A communication path can also be used to show that communication may take place between execution environment nodes. The stereotype used for a communication path should reflect the type of communication we are interested in modelling. In the example below, the association is stereotyped as a TCP/IP connection. Although the data will obviously be transmitted via some physical transmission medium, such as an Ethernet connection, we are interested here in the communication between two execution environments. In this case, the execution environments happen to be a web browser and a web server, which requires the use of the TCP/IP protocols.

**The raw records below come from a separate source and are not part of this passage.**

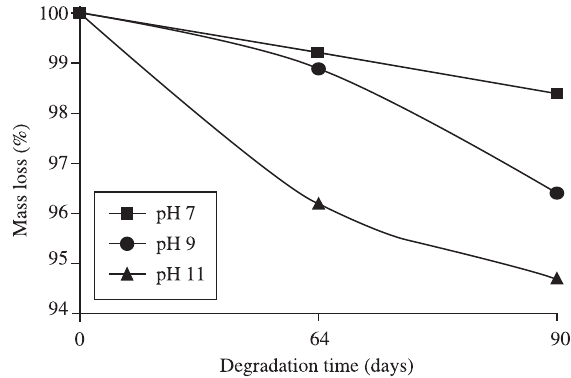
Figure 5. PHB mass loss due to accelerated degradation.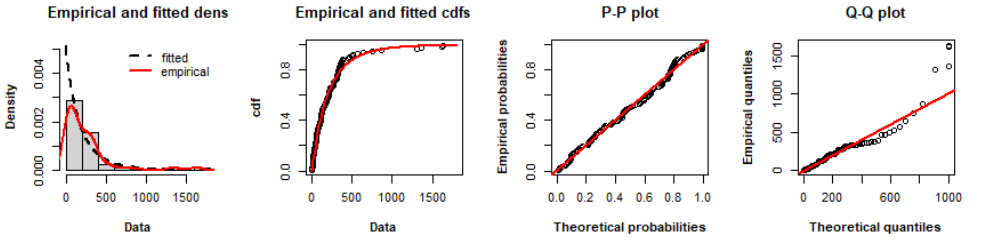
Figure 8. Empirical density, empirical cdf, P-P plot and Q-Q plot of the fitted MPoE distribution to coal-mining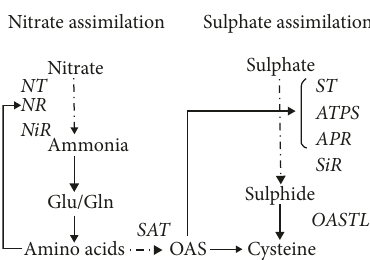
Figure 1: Scheme of assimilation of nitrates and sulphates and a combination of these processes by O -acetylserine (OAS) [72, 73]. NT, nitrate transporter; NR, nitrate reductase; NiR, nitrite re- ductase; Glu/Gln, glutamic acid, glutamine; ST, sulphate trans- porter; ATPS, ATP sulphurylase; APR, APS reductase; SiR, sulphite reductase; OASTIL, O -acetylserine(thiol)lyase; SAT, serine ace- tyltransferase; OAS, O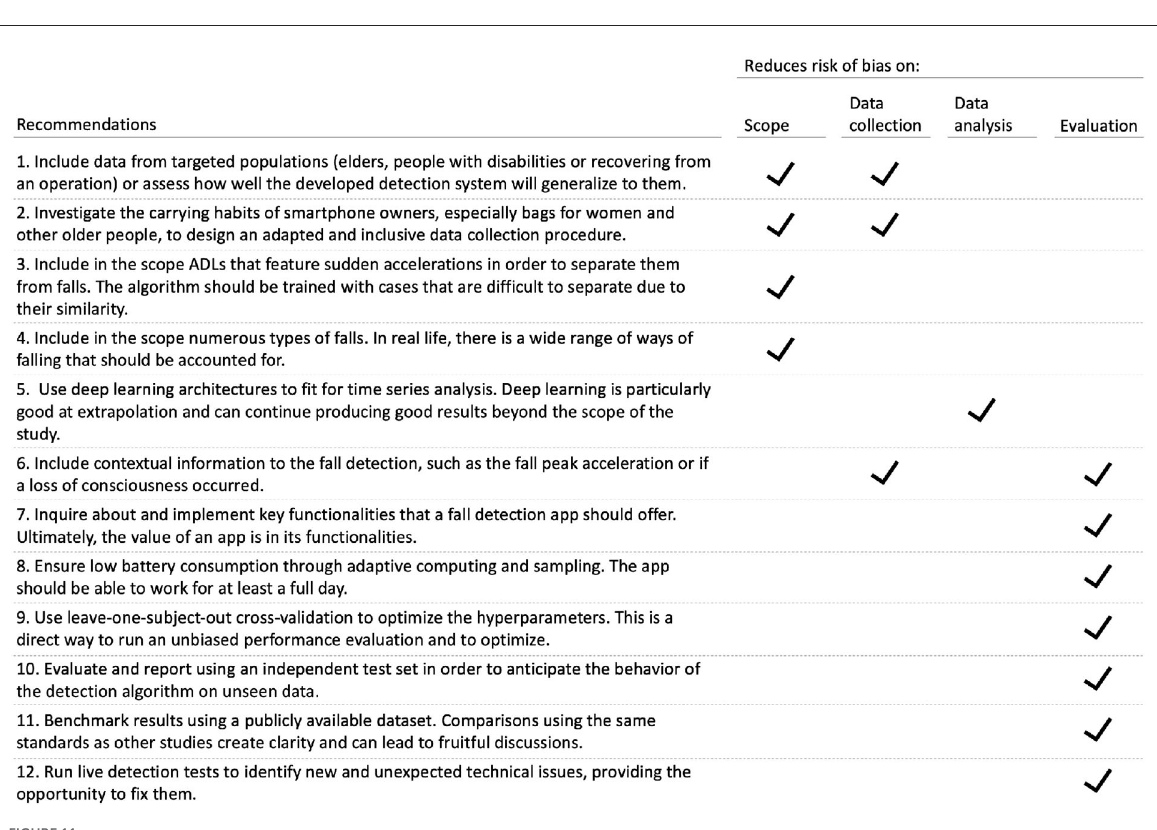
FIGURE11 Twelve recommendations to reduce risk of bias on the scope, data collection, data analysis, and evaluation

A communication path between execution environment nodes

A communication path between execution environment nodes



Deployment specifications

A deployment specification is a special kind of artifact that specifies the parameters to be used by another artifact (usually an executable file or script) at run time, either to determine how the artifact runs, or to configure the artifact's host (i.e. a hardware node or execution environment). The deployment specification is typically deployed to a node along with the artifact whose runtime parameters it describes. The deployment specification is drawn as a rectangle, as shown below, and looks like any other artifact except that the «artifact» stereotype is replaced by the «deployment spec» stereotype. In addition, the rectangle may optionally have an additional compartment in which the deployment specification's properties are listed. The properties are listed using the name : type notation:


A deployment specification parameterises an artifact

A deployment specification parameterises an artifact


In the above example, both the artifact Organiser.exe and the deployment specification Organiser.config are deployed to the execution environment Windows. The deployment specification is connected to the artifact it parameterises using a dependency arrow (a broken line from the deployment specification to the artifact, with an open arrowhead pointing at the artifact). Both the artifact and the deployment specification are nested within the execution environment. The deployment may alternatively be modelled as shown below, with the artifact connected to the execution environment using a deployment arrow. The deployment specification is attached to the deployment arrow via a broken line.


The deployment specification may be attached to the deployment arrow

The deployment specification may be attached to the deployment arrow


Like an artifact, a deployment specification becomes an instance when deployed to a specific host environment. An instance of a deployment specification is called a deployment descriptor. The name of the deployment specification will be underlined, and the deployment properties will be given specific values, as shown below. In this example, an instance of the Organiser.exe artifact is deployed to a desktop computer running the Windows operating system, and is parameterized by an instance of the deployment specification Organiser.config.